老婆が片足のサンダルを皺くちゃの手で持ってきた。それを見て、姉のさつきは声を引き攣らせながらも妹のサンダルではないと否定する。
「片足のサンダル……この時既にメイは池に落ちて死んだらしいですよ」
ひっ、とゆかりが小さく悲鳴を上げた。
そこからさつきは猫バスに乗って、トトロと共に森を掛けていく。
『今、そこでさつきとメイが笑っているような気がしたの』
後半になると、友も何も言わなくなった。しかし、それが逆に怖い。自分で勝手に仮説を立ててしまうからだ。
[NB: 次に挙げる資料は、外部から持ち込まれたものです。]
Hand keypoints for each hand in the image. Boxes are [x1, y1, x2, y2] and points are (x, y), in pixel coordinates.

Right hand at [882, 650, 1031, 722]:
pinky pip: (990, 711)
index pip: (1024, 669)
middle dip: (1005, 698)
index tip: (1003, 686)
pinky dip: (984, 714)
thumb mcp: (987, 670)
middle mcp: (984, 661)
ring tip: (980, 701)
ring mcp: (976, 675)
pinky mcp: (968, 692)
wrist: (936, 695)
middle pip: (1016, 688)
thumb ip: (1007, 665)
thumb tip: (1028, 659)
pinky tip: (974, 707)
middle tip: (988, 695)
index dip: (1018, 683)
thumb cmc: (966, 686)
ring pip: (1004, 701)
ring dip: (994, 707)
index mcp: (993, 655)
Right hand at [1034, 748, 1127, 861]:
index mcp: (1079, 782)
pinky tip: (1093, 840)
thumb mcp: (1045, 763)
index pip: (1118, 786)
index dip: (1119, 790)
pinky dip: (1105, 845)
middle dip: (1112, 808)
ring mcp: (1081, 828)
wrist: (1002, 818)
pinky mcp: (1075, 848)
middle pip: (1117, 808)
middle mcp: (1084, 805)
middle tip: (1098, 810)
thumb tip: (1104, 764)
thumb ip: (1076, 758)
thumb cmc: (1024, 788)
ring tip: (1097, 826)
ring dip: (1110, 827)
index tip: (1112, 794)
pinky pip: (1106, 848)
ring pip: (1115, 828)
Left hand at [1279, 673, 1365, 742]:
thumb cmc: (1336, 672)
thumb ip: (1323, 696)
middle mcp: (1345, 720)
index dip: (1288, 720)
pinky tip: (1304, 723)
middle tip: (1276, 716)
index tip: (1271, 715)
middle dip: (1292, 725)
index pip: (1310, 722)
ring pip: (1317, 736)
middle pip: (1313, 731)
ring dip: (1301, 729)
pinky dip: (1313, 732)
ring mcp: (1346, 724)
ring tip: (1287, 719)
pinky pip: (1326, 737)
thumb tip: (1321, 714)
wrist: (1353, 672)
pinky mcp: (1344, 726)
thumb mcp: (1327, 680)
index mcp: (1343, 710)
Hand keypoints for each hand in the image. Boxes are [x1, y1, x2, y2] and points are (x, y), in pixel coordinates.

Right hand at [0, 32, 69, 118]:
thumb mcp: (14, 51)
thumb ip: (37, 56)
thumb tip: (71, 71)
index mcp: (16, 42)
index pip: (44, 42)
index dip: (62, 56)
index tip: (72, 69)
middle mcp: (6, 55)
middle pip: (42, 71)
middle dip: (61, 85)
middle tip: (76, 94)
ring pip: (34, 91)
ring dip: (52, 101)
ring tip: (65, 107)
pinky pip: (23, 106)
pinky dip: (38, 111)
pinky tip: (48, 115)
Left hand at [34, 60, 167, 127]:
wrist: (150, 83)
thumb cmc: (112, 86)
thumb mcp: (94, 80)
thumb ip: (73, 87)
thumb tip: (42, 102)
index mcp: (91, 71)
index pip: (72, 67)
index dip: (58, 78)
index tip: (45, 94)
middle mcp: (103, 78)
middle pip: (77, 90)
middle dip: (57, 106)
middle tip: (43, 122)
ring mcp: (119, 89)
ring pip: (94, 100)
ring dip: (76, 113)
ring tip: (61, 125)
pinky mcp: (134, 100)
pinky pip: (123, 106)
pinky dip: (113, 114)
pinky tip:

軽快で明るい音楽がオープニング同様に流れ出す。皆、ほうと息を吐き出した。
「楽しかったですね、トトロ。じゃあ僕、部屋に戻って勉強するんで」
終始変わらなかったのは友だけだ。シャカシャカと漏れるリズムを無視して、鼻歌混じりでラウンジから立ち去る。
「にありぃとっとろ、とっとろーフゥフゥ」
「おい、ちょっ、五十嵐! トトロを変な英語調で歌うな! フゥフゥとか言ったってこんな話の後じゃちっとも盛り上がんねーよ!!」
順平は立ち去る友の背に叫ぶが、本人は右手をひらひらと振っただけ。
「私は……死神を抱きしめようとも埋もれたいとは思わないな。ましてや腹に乗って跳びはねるなど……恐れ多くて、とてもじゃないが」
初めてトトロを見た美鶴の感想は、本来ならありえないものだった。
恐らく全国のお茶の間が暖かな感動に包まれている中、この寮だけがぽつんと感動に見捨てられてしまっていた。